# Passage provided
This really is a piss poor analogy and irrelevant to the EU debate (If you are bored try playing minesweeper or join the other city boys in the pub).

For one thing if we Brexit it will not mean a free trade world, whatever that Utopian bullshit even means. Also if the EU is sub optimal it may mean reform is required and not Brexit. And so on and so on.

Bob

Not much will change either way. Firstly because Ireland has a veto. But Corbyn et al support the EU so much that if they get in power they have no problem with them tying their hands. Hence, Brexit.

"and, perhaps, by raising borrowing costs."

Why would "borrowing costs" rise? There is no transmission mechanism. Just a scare story.

The entire conclusion put forward follows from the premise that the bond markets can decide things.

However if it is clear to the markets that the government believes it ultimately controls the Bank of England and the understanding is that the Bank of England will prevent yields from rising, then they will not rise.

Any bond that drops below par can be purchased by the Bank of England and cancelled. That means that the private sector gets less back than it paid out for the bond.

And that is a tax. Show me a financial person that will voluntarily queue up to pay a tax and I'll show you a unicorn.

So it matters not what the bond market thinks. It matters whether the government decides to *voluntarily tie its hands*.

Outside of the EU the government can run an overdraft at the Ways and Means Account and there is no need to issue Gilts at all.

At the moment:

Government spending from cash buffer/intraday overdraft => taxation plus private savings => purchase newly created government bonds => QE by the Bank of England of government bonds.

And we *only* have to do the double shuffle because the EU treaty prevents us from simply running an overdraft at the BoE.

I've seen that piece of propaganda from the BoE in the Guardian rather than the FT. It is bullshit.

The BoE offers *unlimited intra-day overdrafts* and nobody operating those accounts needs to co-ordinate the balances until the end of the day. That's how it works.

The money to 'pay for' the interest on Gilts comes from HM Treasury's Cash Buffer and on a heavy spending day the intraday overdraft - aka created - to pay the interest. It is either spent or saved in precisely the same way as any other government spending - generating taxation and net-increases in saving to the penny.

Government spending is always paid for by spending the money.

# Instruction a
Format all the chart entries as a numbered list, skipping blank lines and leaving the picture placeholders out of your answer.
The Brexit comments and the chart entries have nothing to do with each other.

# Records
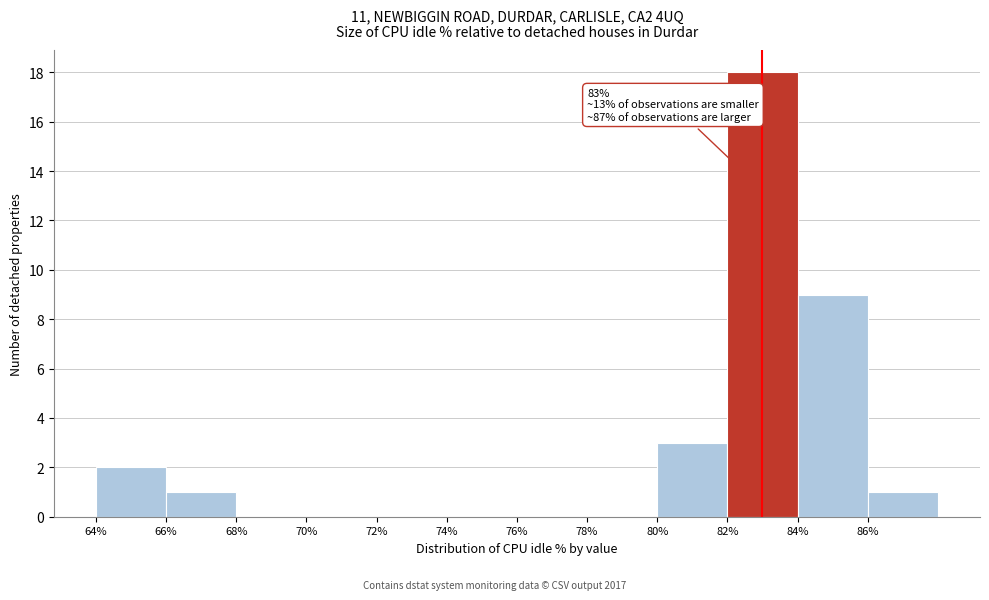

Over which range of the x-axis is the bar tallest?

82 to 84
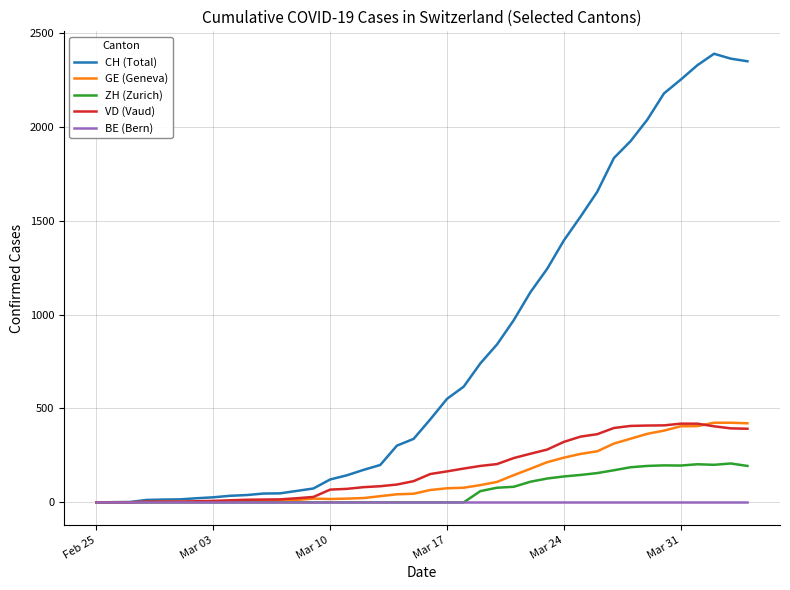

Which series has the widest spread of values?

CH (Total)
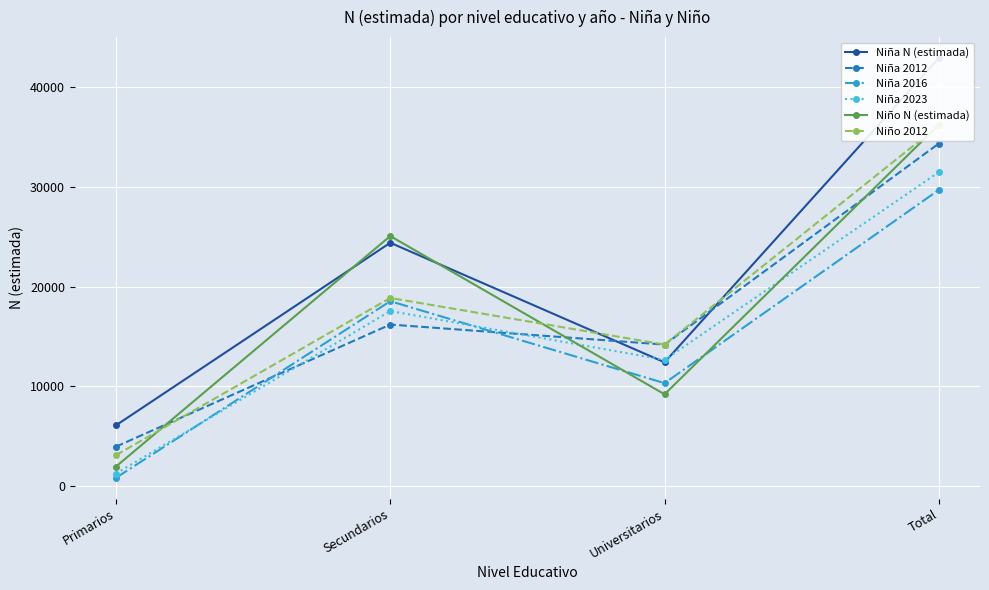

At which category does Niño N (estimada) reach its first local valley?

Universitarios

# Instruction b
Quote the Brexit comments word for word, everything from "And that is" down to "It is bullshit.".

# Response area a
1. Over which range of the x-axis is the bar tallest?
2. 82 to 84
3. Which series has the widest spread of values?
4. CH (Total)
5. At which category does Niño N (estimada) reach its first local valley?
6. Universitarios

# Response area b
And that is a tax. Show me a financial person that will voluntarily queue up to pay a tax and I'll show you a unicorn.

So it matters not what the bond market thinks. It matters whether the government decides to *voluntarily tie its hands*.

Outside of the EU the government can run an overdraft at the Ways and Means Account and there is no need to issue Gilts at all.

At the moment:

Government spending from cash buffer/intraday overdraft => taxation plus private savings => purchase newly created government bonds => QE by the Bank of England of government bonds.

And we *only* have to do the double shuffle because the EU treaty prevents us from simply running an overdraft at the BoE.

I've seen that piece of propaganda from the BoE in the Guardian rather than the FT. It is bullshit.